> [Aufgabenübersicht]:
1. Welche drei Arten der Beschleunigung unterscheidet Rosa im Textauszug zur soziologischen Zeitforschung?
2. Schreibe den Textauszug zur soziologischen Zeitforschung im Anschluss an seinen letzten Satz weiter.

> [Textauszug]:
════════════════════

Soziologische Zeitforschung
In diesem Urlaub habe ich mit großer Begeisterung „Beschleunigung und Entfremdung“ von Hartmut Rosa gelesen. Rosa schreibt sonst wesentlich dickere Bücher als dieses Bändchen von knapp 150 Seiten. Und das Thema Zeit und Beschleunigung beschäftigt ihn schon lange. Vermutlich ist dies Buch so etwas wie die Quintessenz seiner Arbeit zum Thema. Und tatsächlich folgt bei ihm eine hilfreiche Einsicht auf die andere.
Zunächst geht er der Frage nach: ist der Eindruck überhaupt zutreffend, dass die Welt sich im Großen und im Kleinen immer mehr beschleunigt? Und ist das überall gleichermaßen der Fall? Rosa unterscheidet zwischen technischer Beschleunigung (… vom Reiter zum Jet …), Beschleunigung des sozialen Wandels (… früher ein Leben lang bei einer Firma, heute noch nicht ml ein Leben lang denselben Beruf …) und Beschleunigung des Lebenstempos (… immer mehr in immer weniger Zeit erledigen …). Wie schon oft bemerkt, müsste die technische Beschleunigung eigentlich zu einer Zunahme der Zeitressourcen führen. Tut sie aber nicht. Warum? Weil die Wachstumsrate dessen, was wir tun, die Zeitersparnis durch technischen Beschleunigung mehr als auffrisst (… die Waschmaschine erspart mit dem wöchentlichen Waschtag jede Menge Arbeit, dafür wechseln wir die Wäsche nun viel häufiger …).

════════════════════

> [Datenzeilen]:
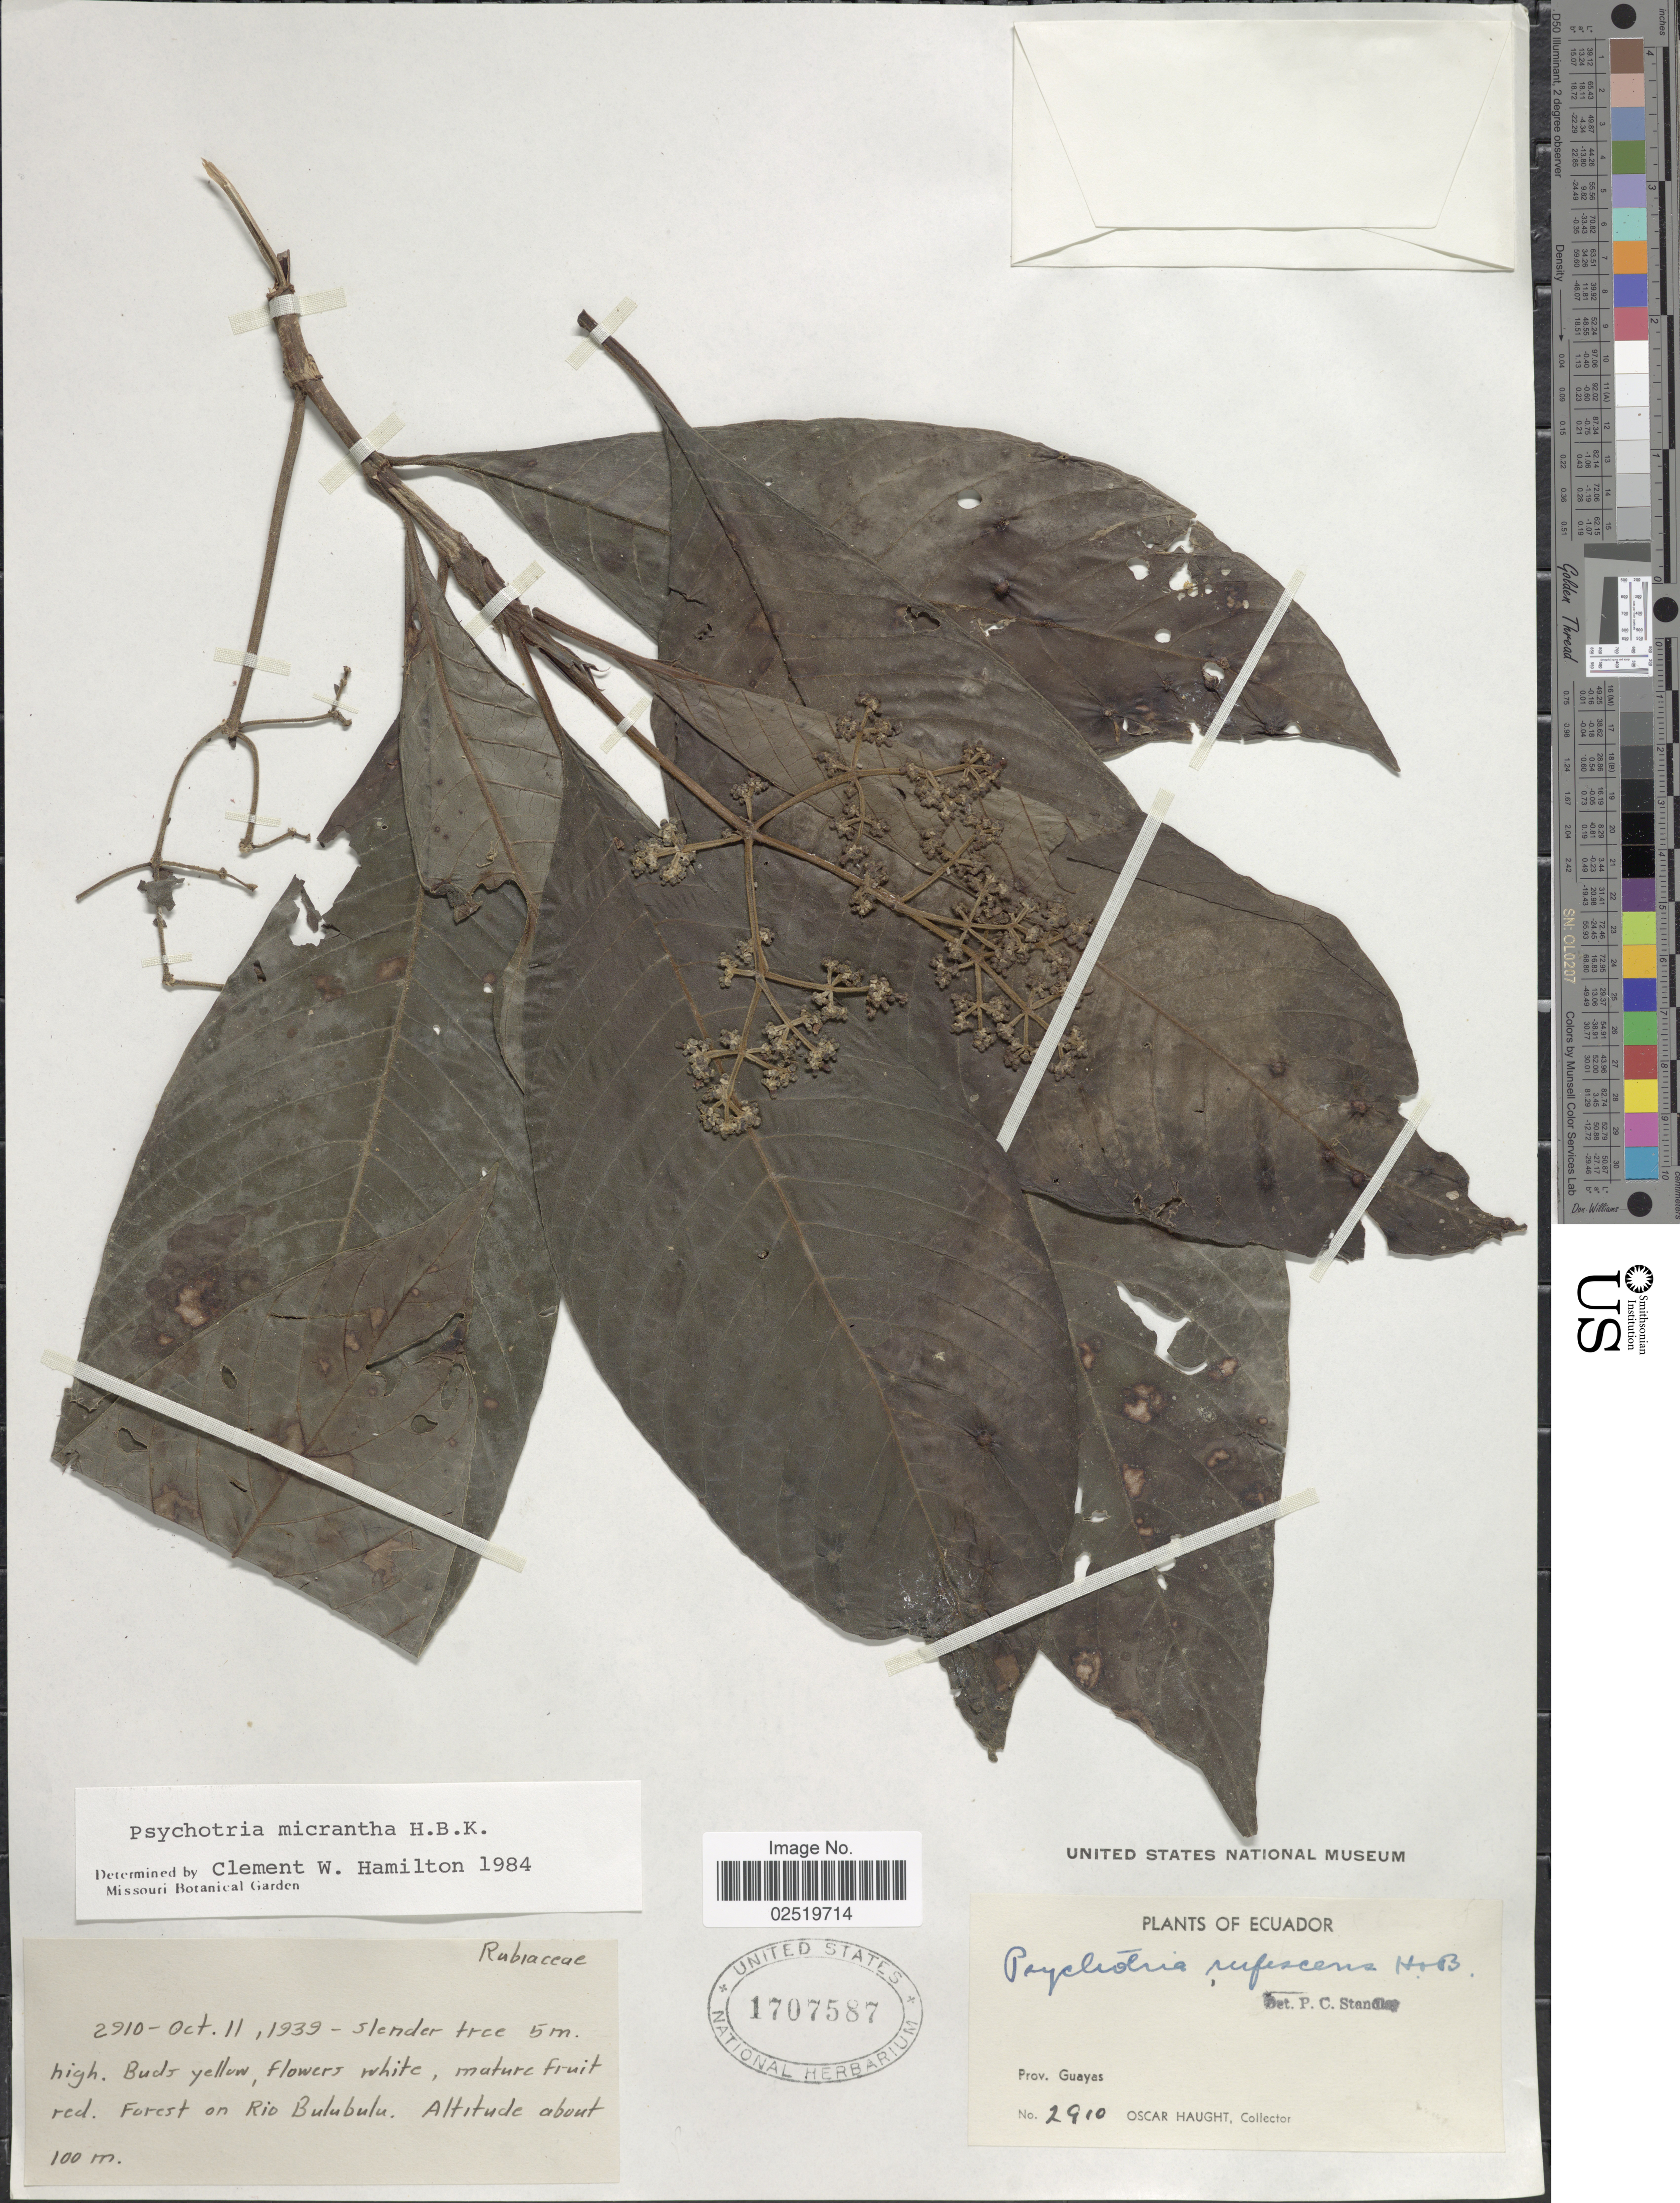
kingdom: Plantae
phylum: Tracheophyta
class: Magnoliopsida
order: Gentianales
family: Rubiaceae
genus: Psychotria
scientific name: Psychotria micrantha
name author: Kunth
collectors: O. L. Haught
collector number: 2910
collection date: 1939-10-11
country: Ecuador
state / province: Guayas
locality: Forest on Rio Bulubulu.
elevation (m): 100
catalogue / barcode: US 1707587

════════════════════

> [Lösungen]:
1. Technische Beschleunigung, Beschleunigung des sozialen Wandels und Beschleunigung des Lebenstempos.

2.
Der Beschleunigungs-Kreislauf und seine Motoren
Rosa beschreibt einen Kreislauf dieser drei Arten von Beschleunigung: die Beschleunigung des Lebenstempos lässt uns nach technischen Hilfsmitteln Ausschau halten, die Zeit ersparen. Diese technische Beschleunigung führt zu einer Beschleunigung des sozialen Wandels (Paradebeispiel: gesellschaftliche Verschiebungen durch Computer/Internet), und wer mit diesem beschleunigten Tempo mithalten will, muss dazu wiederum sein Lebenstempo erhöhen. Dieser Zirkel ist ein geschlossenes, sich selbst beschleunigendes System.
Dabei kann keine der drei Beschleunigungsarten als Ursache identifiziert werden. Eine bedingt die andere. Die eigentlichen Motoren für die soziale Beschleunigung sitzen woanders. Es ist vor allem der Wettbewerbsdruck des kapitalistischen Marktsystems, der die Beschleunigung befeuert: Wer sich eine Pause gönnt, oder wer es versäumt, die neuesten Errungenschaften der technischen Entwicklung zu implementieren, der fällt zurück. Beschleunigung führt zu Wettbewerbsvorteilen. Da aber alle beschleunigen, hält man im Durchschnitt seine Position. Ist man etwas besser (=schneller) als der Durchschnitt, dann zieht man an anderen vorbei, ist man zu langsam, dann fällt man zurück.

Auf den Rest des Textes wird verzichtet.